If your ideology casts helping one another as a sin rather than a virtue, you've got a pretty rotten ideology.
Because I believe it is a bad idea. I’m not going to stop them or impede their choices, but I’m not going to support them either. — NOS4A2
Because I believe it is a bad idea. I’m not going to stop them or impede their choices, but I’m not going to support them either. — NOS4A2
It’s a rotten lie that I cast “helping one another as a sin”. — NOS4A2
Again, no one has a dim view of “helping one another”. That would be what is known as a lie where I’m from. — NOS4A2
Let's take it as a given that crime and poverty are strongly correlated then black on black violence isn't an issue of race but a consequence of it, or at least I consider poverty of blacks a direct consequence of systemic racism and black on black violence a secondary consequence. — Benkei
Second, how about white on white crime? People tend to kill people in their own communities. It's not a black pathology of increased violence amongst blacks. — Benkei
There's also a rather important difference between being murdered by a criminal and being murdered by a cop; the latter isn't supposed to do it, has qualified immunity and for some weird reason is believed in court more readily than regular citizens. — Benkei
There's more but it's just diversionary and distracting. If victimised men start a "no more rape by women" group, why demand they should protest against rape of women as well, because it's more prevalent? In fact, why do you feel the need to tell people what they should be worrying about? — Benkei
So you support a network of black people helping one another now?

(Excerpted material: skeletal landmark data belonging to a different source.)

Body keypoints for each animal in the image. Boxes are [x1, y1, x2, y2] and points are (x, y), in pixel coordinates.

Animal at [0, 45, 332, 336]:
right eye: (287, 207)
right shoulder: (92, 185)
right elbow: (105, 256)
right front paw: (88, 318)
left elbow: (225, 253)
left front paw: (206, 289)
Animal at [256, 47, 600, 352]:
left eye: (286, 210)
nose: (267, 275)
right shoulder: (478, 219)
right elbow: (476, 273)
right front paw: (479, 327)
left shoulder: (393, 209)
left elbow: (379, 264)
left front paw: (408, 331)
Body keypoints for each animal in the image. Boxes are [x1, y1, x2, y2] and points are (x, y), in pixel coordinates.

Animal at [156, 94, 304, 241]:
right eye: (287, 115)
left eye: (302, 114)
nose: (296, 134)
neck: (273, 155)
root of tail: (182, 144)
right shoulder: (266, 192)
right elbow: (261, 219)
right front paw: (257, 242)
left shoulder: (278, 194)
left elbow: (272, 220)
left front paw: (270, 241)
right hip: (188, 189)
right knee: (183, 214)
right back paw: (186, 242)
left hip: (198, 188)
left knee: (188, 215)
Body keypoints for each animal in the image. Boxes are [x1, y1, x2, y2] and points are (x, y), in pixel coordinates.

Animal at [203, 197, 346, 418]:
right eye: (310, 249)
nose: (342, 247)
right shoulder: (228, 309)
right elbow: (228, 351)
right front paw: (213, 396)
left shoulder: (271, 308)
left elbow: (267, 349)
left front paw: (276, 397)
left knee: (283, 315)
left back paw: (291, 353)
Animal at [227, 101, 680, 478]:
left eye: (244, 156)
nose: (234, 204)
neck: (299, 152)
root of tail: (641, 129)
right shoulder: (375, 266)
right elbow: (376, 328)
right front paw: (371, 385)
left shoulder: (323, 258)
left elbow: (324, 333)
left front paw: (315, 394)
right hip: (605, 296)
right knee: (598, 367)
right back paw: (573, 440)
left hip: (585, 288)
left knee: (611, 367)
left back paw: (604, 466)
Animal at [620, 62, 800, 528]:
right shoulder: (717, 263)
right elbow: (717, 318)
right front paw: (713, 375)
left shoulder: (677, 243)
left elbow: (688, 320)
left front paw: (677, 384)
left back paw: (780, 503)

I think everyone should help one another. It’s a brilliant idea. — NOS4A2
Alright, lets go with this example. Lets imagine a group called "Men's Bodies Matter" started a nationwide movement that solely concerned itself with women-on-male rape. I mean we're all against rape, right? But what about male on male rape, which happens more to men than women on male? Obviously women on male rape is wrong, but I think we'd both agree the explicit and sole focus only on female perpetrator/male victim would be super bizarre. I'd be tempted to call it an anti-woman movement and I'm not even much of a feminist. — BitconnectCarlos
Great. So you support BLM's "supporting each other as extended families and ‘villages’ that collectively care for one another" at least in principle, even if you disagree that it exists in practise?